Being black in the alt magazine worldPosted: June 23, 2011
Man, I feel like I finally understand what people mean when they say your work is your life. I’m gone by 8:30am and don’t get back til 7 and by then, I’m so tired I can’t do anything but eat my fried rice and toast with Nutella. (I shall be jogging on the weekends to mitigate the damage).
I work downtown at an entertainment magazine. And I love it. Even when it’s supposed to be boring, I still find it interesting. Half the time I can’t believe I’m actually there– with a company email address, my own desk, my own phone. Transcribing interviews and (once so far) writing my own stories. It’s awesome.
And very white.
Now, my magazine has a lot of gay people. It’s makes sense; there’s a gay and lesbian section in the magazine. But it’s not as if all the gays are in that one section. The senior editor is gay, the web designer, one of the people in the kids section, a lot of people in photography and art. They are fully integrated into the magazine. In fact the magazine’s employment book explicitly states that it does not discriminate based upon sexual orientation and the section on paid leave puts weddings/commitment ceremonies in the same sentence. Heck, last week’s cover was of a man plastered in rainbow paint in honor of this weekend’s upcoming Pride festival. If you’re gay, it’s more than okay. It makes sense. It caters to the magazine’s demographic. But it’s also why the overwhelming whiteness of the magazine doesn’t make sense to me. On my first day, I was the ONLY PERSON OF COLOR. And when I say only, I mean only. In the whole office. And it’s a large office. It takes a lot of people to get a magazine to run, not only do you have the editorial team (or edit as they call it), you’ve got advertising and HR and other stuff I didn’t quite catch on my whirlwind tour the first day. But yeah, walking into that office, I felt so aware of my blackness. My literal blackness. Like the actual color of my skin. There were no Hispanics, not even any hipster Asians. It was all white. Except for me*.

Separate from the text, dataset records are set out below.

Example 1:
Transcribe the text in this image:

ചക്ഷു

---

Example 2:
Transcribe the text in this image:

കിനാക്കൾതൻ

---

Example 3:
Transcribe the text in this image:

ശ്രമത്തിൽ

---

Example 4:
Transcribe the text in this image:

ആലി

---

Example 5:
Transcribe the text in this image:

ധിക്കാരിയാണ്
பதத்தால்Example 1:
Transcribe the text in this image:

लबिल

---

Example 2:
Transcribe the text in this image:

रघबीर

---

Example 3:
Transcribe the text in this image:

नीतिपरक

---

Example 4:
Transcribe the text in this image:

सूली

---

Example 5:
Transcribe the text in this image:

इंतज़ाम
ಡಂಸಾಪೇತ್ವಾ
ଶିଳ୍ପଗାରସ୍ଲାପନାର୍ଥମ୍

Racial homogeneity in the mainstream journalism world is particularly confusing to me. Because it is illogical. It really makes no sense. Publications thrive on the diversity of ideas. At some point that diversity begins to run out when everyone shops at the same thrift stores, wears the same nonprescription glasses, eats at the same Wicker Park restaurants. Eventually those fresh ideas come to a screeching halt. And the thing that kills me is that most journalists are painfully aware of these disadvantages. They freely admit it. But admitting it is not the same as doing something about it and this is so often where people stop. If you have the gall to say that Chicago is an extremely segregated city, why not take the first step and try hiring more minorities as staff? If you write a feature on gentifrication, why not mention black hair the next time you write a story on the best salons in the city? If you are truly committed to racial diversity, you’re going to have to step up to the plate.

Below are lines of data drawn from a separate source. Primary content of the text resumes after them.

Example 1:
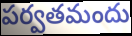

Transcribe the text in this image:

పర్వతమందు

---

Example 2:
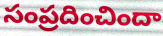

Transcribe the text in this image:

సంప్రదించిందా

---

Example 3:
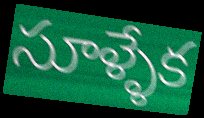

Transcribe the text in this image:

సూళ్ళేక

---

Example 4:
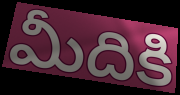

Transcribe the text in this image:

Today, a black guy was waiting for the elevators on the way out. We both looked at each other. “You an intern?” He asked. “Yes.” I said. “Edit?” “Yes?” “Cool, cool.” He said. “What department do you work in?” I asked. “Marketing.” he responded. He asked what school I went to; I told him and he said I was smart (that’s one of the cool things about working in a culturally-savvy office; people have actually heard of the University of Chicago and you get to feel all hoity-toity). As we stepped off the elevator, he told me that I should stop by his desk if I have any questions or concerns.

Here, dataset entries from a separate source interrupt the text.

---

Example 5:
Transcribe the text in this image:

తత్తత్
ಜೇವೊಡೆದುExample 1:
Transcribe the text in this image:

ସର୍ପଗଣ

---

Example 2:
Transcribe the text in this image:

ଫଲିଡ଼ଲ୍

He didn’t say it in a creepy, coming-onto-me way. He meant it in that ‘go forth young sister’ way. I can’t fault him. Because we’re both black in the alt magazine world.
*Turns out that I’m not the only black person in editorial! One of the staff writers is black! Yay. And the woman that hired me is really awesome and really passionate about racial diversity on staff. That’s cool. So I definitely don’t mean to come across as all doom and gloom.